Return only the lines from the top of the data down to the one that holds "Data were extracted independently", both included, without any pictures.

DATASET EXCERPTS below:

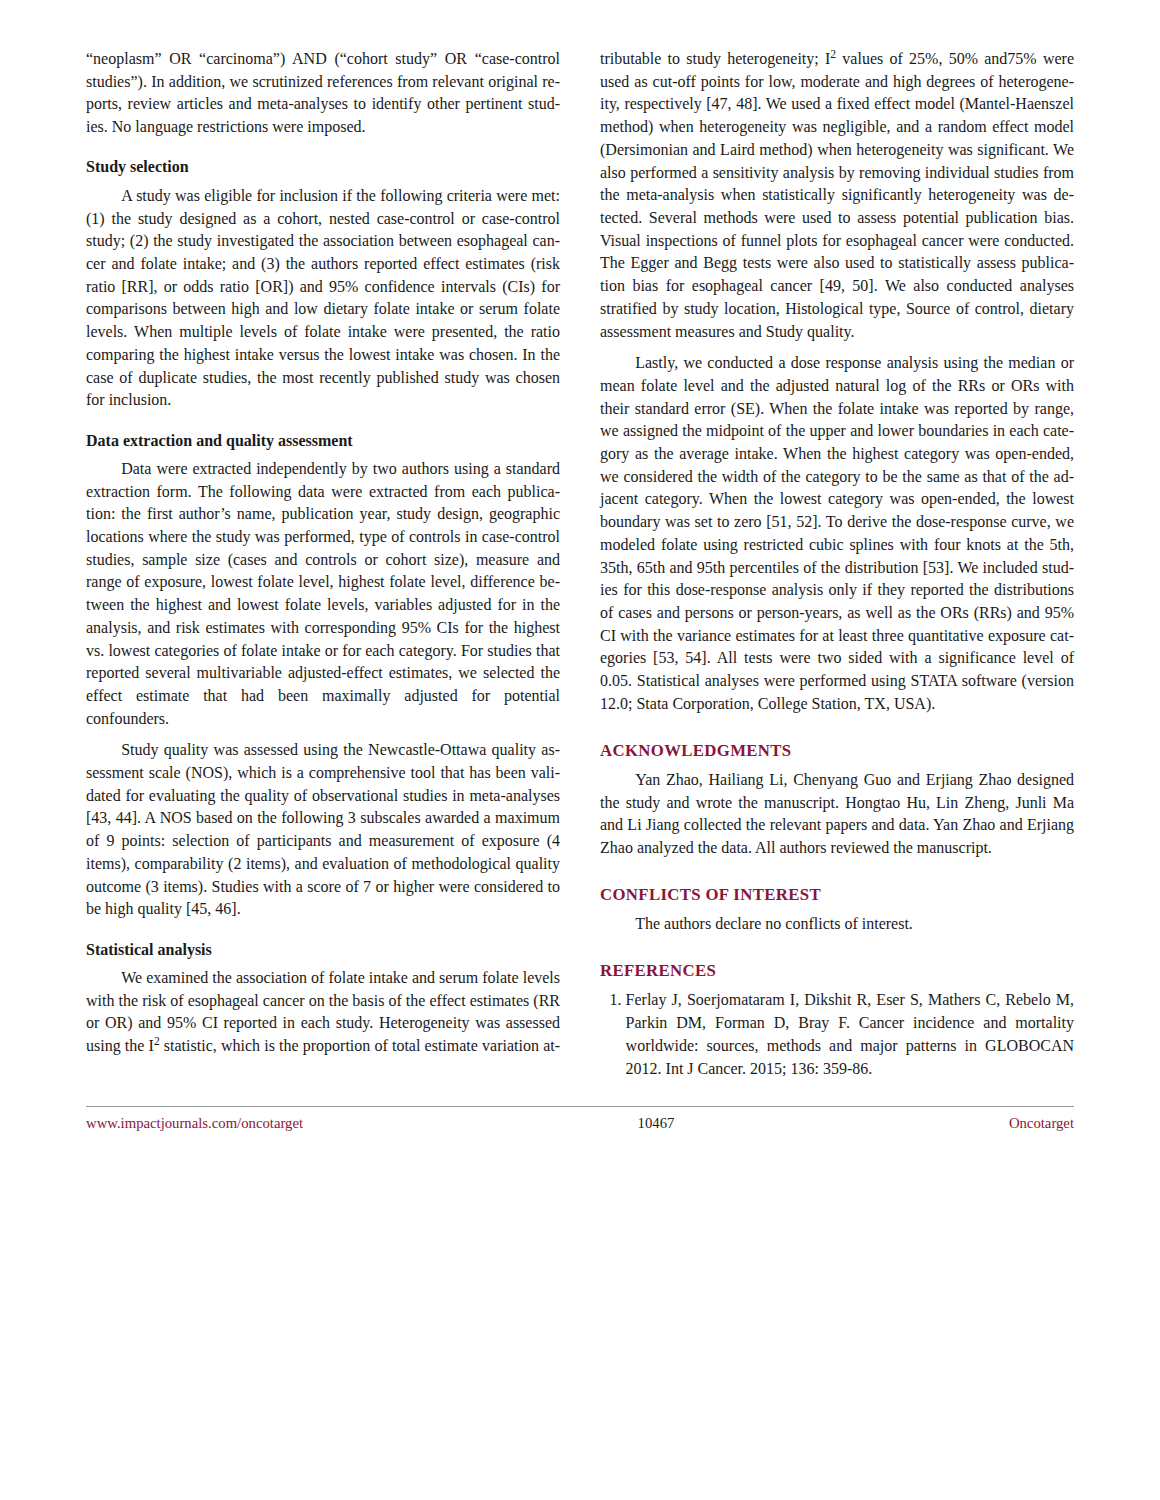“neoplasm” OR “carcinoma”) AND (“cohort study” OR “case-control studies”). In addition, we scrutinized references from relevant original reports, review articles and meta-analyses to identify other pertinent studies. No language restrictions were imposed.
Study selection
A study was eligible for inclusion if the following criteria were met: (1) the study designed as a cohort, nested case-control or case-control study; (2) the study investigated the association between esophageal cancer and folate intake; and (3) the authors reported effect estimates (risk ratio [RR], or odds ratio [OR]) and 95% confidence intervals (CIs) for comparisons between high and low dietary folate intake or serum folate levels. When multiple levels of folate intake were presented, the ratio comparing the highest intake versus the lowest intake was chosen. In the case of duplicate studies, the most recently published study was chosen for inclusion.
Data extraction and quality assessment
Data were extracted independently by two authors using a standard extraction form. The following data were extracted from each publication: the first author’s name, publication year, study design, geographic locations where the study was performed, type of controls in case-control studies, sample size (cases and controls or cohort size), measure and range of exposure, lowest folate level, highest folate level, difference between the highest and lowest folate levels, variables adjusted for in the analysis, and risk estimates with corresponding 95% CIs for the highest vs. lowest categories of folate intake or for each category. For studies that reported several multivariable adjusted-effect estimates, we selected the effect estimate that had been maximally adjusted for potential confounders.
Study quality was assessed using the Newcastle-Ottawa quality assessment scale (NOS), which is a comprehensive tool that has been validated for evaluating the quality of observational studies in meta-analyses [43, 44]. A NOS based on the following 3 subscales awarded a maximum of 9 points: selection of participants and measurement of exposure (4 items), comparability (2 items), and evaluation of methodological quality outcome (3 items). Studies with a score of 7 or higher were considered to be high quality [45, 46].
Statistical analysis
We examined the association of folate intake and serum folate levels with the risk of esophageal cancer on the basis of the effect estimates (RR or OR) and 95% CI reported in each study. Heterogeneity was assessed using the I2 statistic, which is the proportion of total estimate variation attributable to study heterogeneity; I2 values of 25%, 50% and75% were used as cut-off points for low, moderate and high degrees of heterogeneity, respectively [47, 48]. We used a fixed effect model (Mantel-Haenszel method) when heterogeneity was negligible, and a random effect model (Dersimonian and Laird method) when heterogeneity was significant. We also performed a sensitivity analysis by removing individual studies from the meta-analysis when statistically significantly heterogeneity was detected. Several methods were used to assess potential publication bias. Visual inspections of funnel plots for esophageal cancer were conducted. The Egger and Begg tests were also used to statistically assess publication bias for esophageal cancer [49, 50]. We also conducted analyses stratified by study location, Histological type, Source of control, dietary assessment measures and Study quality.
Lastly, we conducted a dose response analysis using the median or mean folate level and the adjusted natural log of the RRs or ORs with their standard error (SE). When the folate intake was reported by range, we assigned the midpoint of the upper and lower boundaries in each category as the average intake. When the highest category was open-ended, we considered the width of the category to be the same as that of the adjacent category. When the lowest category was open-ended, the lowest boundary was set to zero [51, 52]. To derive the dose-response curve, we modeled folate using restricted cubic splines with four knots at the 5th, 35th, 65th and 95th percentiles of the distribution [53]. We included studies for this dose-response analysis only if they reported the distributions of cases and persons or person-years, as well as the ORs (RRs) and 95% CI with the variance estimates for at least three quantitative exposure categories [53, 54]. All tests were two sided with a significance level of 0.05. Statistical analyses were performed using STATA software (version 12.0; Stata Corporation, College Station, TX, USA).
Acknowledgments
Yan Zhao, Hailiang Li, Chenyang Guo and Erjiang Zhao designed the study and wrote the manuscript. Hongtao Hu, Lin Zheng, Junli Ma and Li Jiang collected the relevant papers and data. Yan Zhao and Erjiang Zhao analyzed the data. All authors reviewed the manuscript.
Conflicts of interest
The authors declare no conflicts of interest.
References
Ferlay J, Soerjomataram I, Dikshit R, Eser S, Mathers C, Rebelo M, Parkin DM, Forman D, Bray F. Cancer incidence and mortality worldwide: sources, methods and major patterns in GLOBOCAN 2012. Int J Cancer. 2015; 136: 359-86.
www.impactjournals.com/oncotarget
10467
Oncotarget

End of DATASET EXCERPTS.

#### [OUTPUT OF THE TASK]
“neoplasm” OR “carcinoma”) AND (“cohort study” OR “case-control studies”). In addition, we scrutinized references from relevant original reports, review articles and meta-analyses to identify other pertinent studies. No language restrictions were imposed.
Study selection
A study was eligible for inclusion if the following criteria were met: (1) the study designed as a cohort, nested case-control or case-control study; (2) the study investigated the association between esophageal cancer and folate intake; and (3) the authors reported effect estimates (risk ratio [RR], or odds ratio [OR]) and 95% confidence intervals (CIs) for comparisons between high and low dietary folate intake or serum folate levels. When multiple levels of folate intake were presented, the ratio comparing the highest intake versus the lowest intake was chosen. In the case of duplicate studies, the most recently published study was chosen for inclusion.
Data extraction and quality assessment
Data were extracted independently by two authors using a standard extraction form. The following data were extracted from each publication: the first author’s name, publication year, study design, geographic locations where the study was performed, type of controls in case-control studies, sample size (cases and controls or cohort size), measure and range of exposure, lowest folate level, highest folate level, difference between the highest and lowest folate levels, variables adjusted for in the analysis, and risk estimates with corresponding 95% CIs for the highest vs. lowest categories of folate intake or for each category. For studies that reported several multivariable adjusted-effect estimates, we selected the effect estimate that had been maximally adjusted for potential confounders.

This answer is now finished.